What lines in the material hold the string "thumb"? Return every one of them.

● Entries supplied:
※

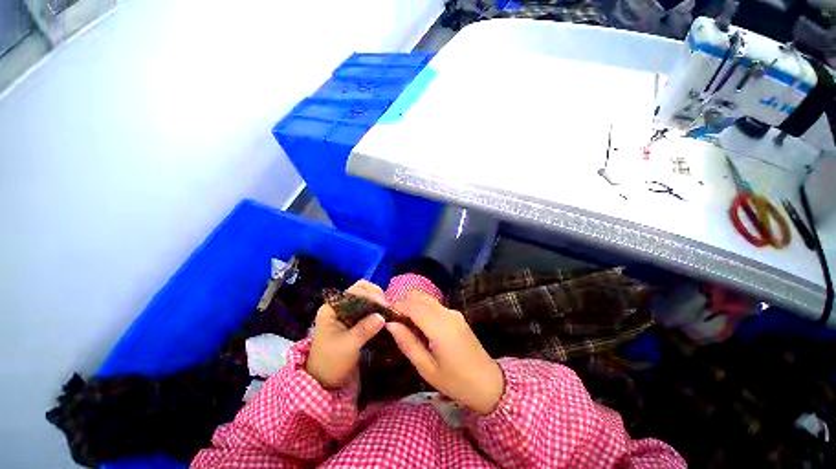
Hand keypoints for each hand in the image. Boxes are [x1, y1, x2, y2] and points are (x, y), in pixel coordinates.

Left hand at [306, 280, 386, 388]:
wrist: (325, 381)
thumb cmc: (331, 362)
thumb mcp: (348, 346)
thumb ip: (364, 330)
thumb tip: (382, 317)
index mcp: (331, 309)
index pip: (353, 292)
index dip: (369, 294)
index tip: (383, 305)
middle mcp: (339, 306)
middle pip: (360, 291)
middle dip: (375, 295)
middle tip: (387, 306)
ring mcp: (347, 313)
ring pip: (365, 298)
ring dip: (378, 301)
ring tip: (389, 310)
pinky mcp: (354, 320)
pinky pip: (368, 309)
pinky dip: (377, 309)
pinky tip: (386, 315)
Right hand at [386, 292, 504, 414]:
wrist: (487, 382)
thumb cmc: (455, 381)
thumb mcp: (426, 368)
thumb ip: (407, 343)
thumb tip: (390, 324)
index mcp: (440, 327)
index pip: (413, 306)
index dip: (397, 306)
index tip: (384, 314)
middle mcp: (447, 313)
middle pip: (420, 297)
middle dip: (403, 303)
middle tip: (393, 320)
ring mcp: (453, 312)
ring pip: (427, 299)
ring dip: (412, 305)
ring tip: (404, 323)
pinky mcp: (456, 315)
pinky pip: (434, 305)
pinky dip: (422, 308)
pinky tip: (418, 325)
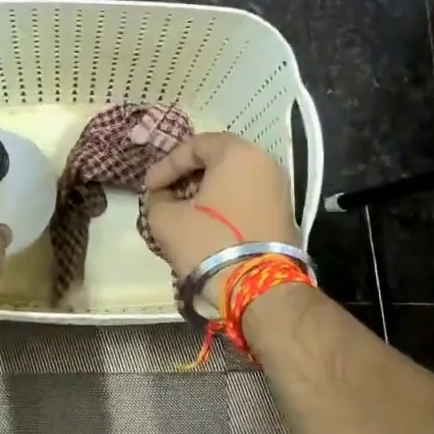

※

● Task result:
thumb cmc: (331, 362)
thumb mcp: (348, 346)
thumb ip: (364, 330)
thumb tip: (382, 317)
thumb cmc: (455, 381)
thumb mcp: (426, 368)
thumb ip: (407, 343)
thumb tip: (390, 324)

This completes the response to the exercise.